Kotaku reported that GameStop believes its stores are “essential retail,” like grocery stores or pharmacies, and therefore able to remain open despite the pandemic.
“We do not believe GME qualifies as an essential retailer,” wrote Benchmark Co analyst Mike Hickey, who added that “recent media
attention will likely accelerate potential closures” at the company. He reiterated his sell rating and $3 price
target, and forecast “continued weakness over the next several quarters.”
Wedbush analyst Michael Pachter wrote that “mass store closures are likely,” downgrading the stock to neutral and warning of “significant headwinds” related to the virus.

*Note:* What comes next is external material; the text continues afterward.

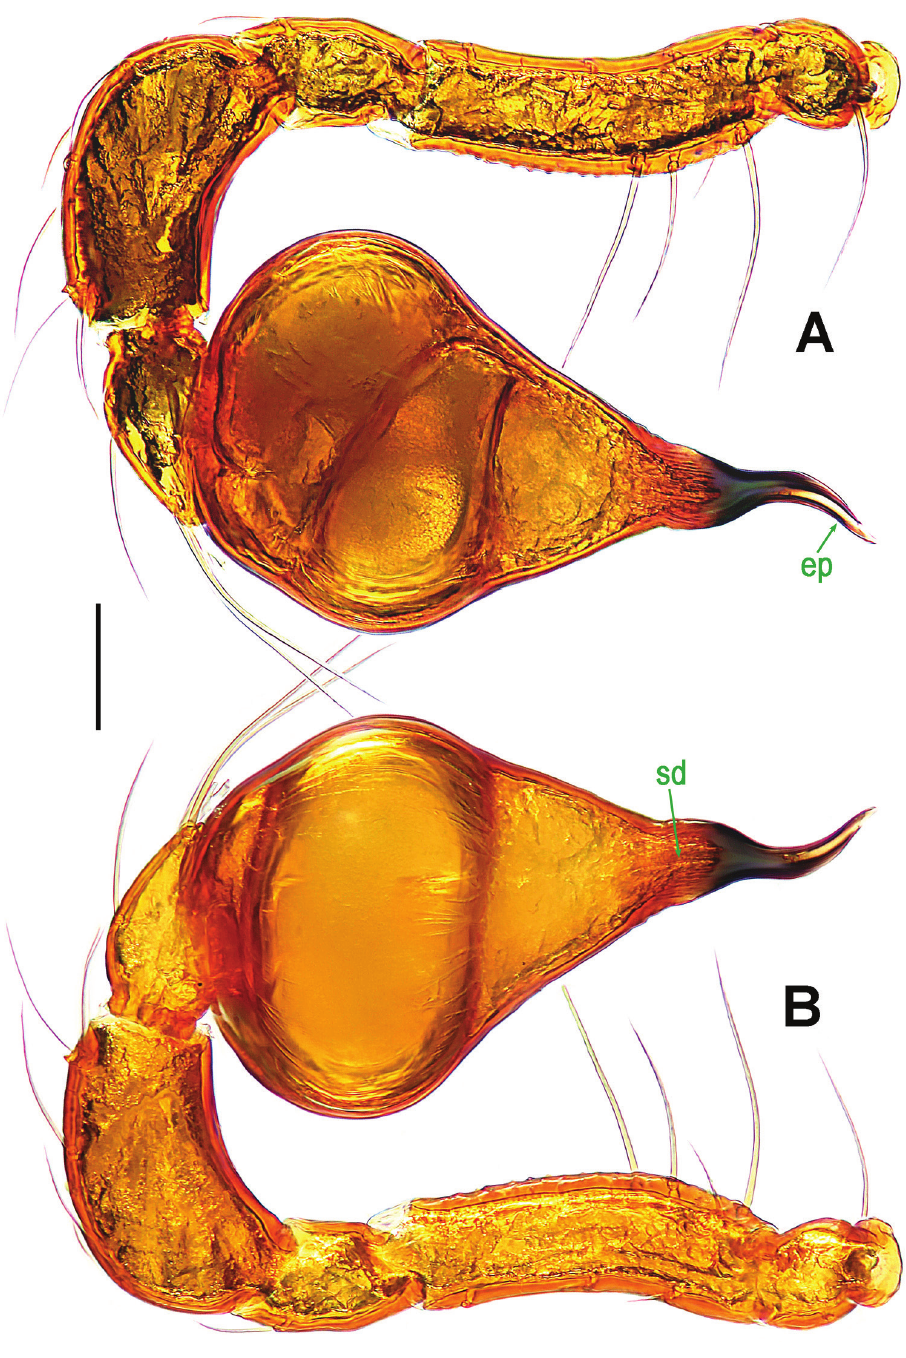
Figure 14. Brignoliella michaeli Lehtinen, 1981, male from Singapore. A left palp, retrolateral B ditto , pro- lateral. Abbreviations: ep = embolic part of apes of palpal organ; sd = spermatic duct. Scale bars: 0.10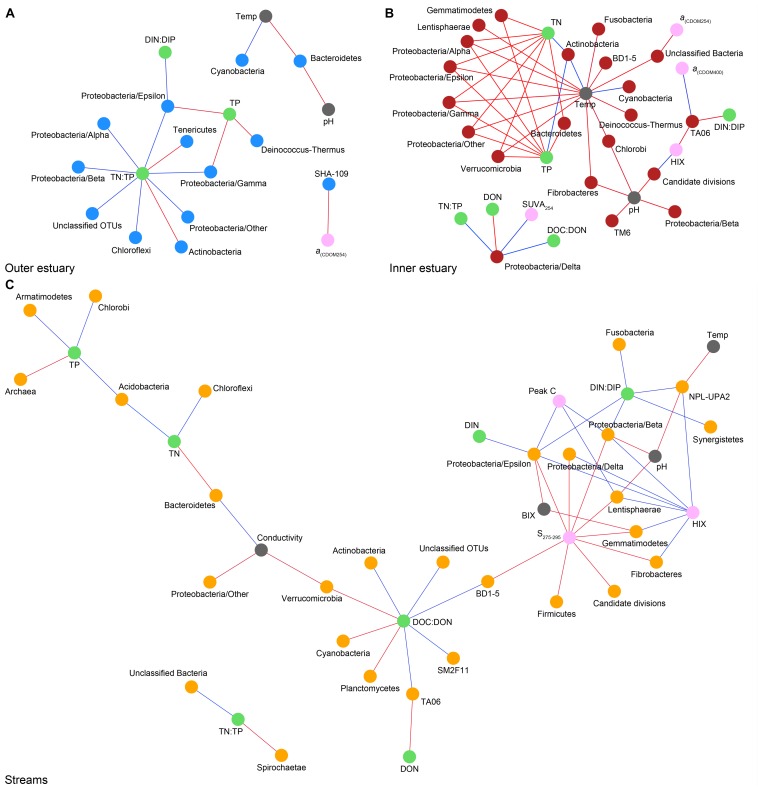
Spearman correlations (visualized as networks) between abiotic variables and phyla with statistically significant correlations (p < 0.05) and rs > 0.7 (blue lines) or < –0.7 (red lines). For the microbial phyla, blue dots show “outer estuary” (A), red dots denote the “inner estuary” (B), and yellow dots show data from the five stream sites (C). Abiotic variables are marked by gray dots, with green dots for nutrient-related variables and pink dots for CDOM and humic-like-related variables.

The outbreak compounds recent headwinds facing the company. GameStop has reported multiple quarters of disappointing results, called off an attempt to sell itself, and in January it lowered its guidance for the year following a steep decline in same-store sales for the holiday period.
Shares fell as much as 13% last week, and have dropped more than 40% from a recent peak in December.
GameStop is scheduled to report fourth-quarter results on March 26. Wall Street is looking for adjusted earnings of 77 cents a share, a consensus that has declined by more than 25% over the past three months, according to data compiled by Bloomberg.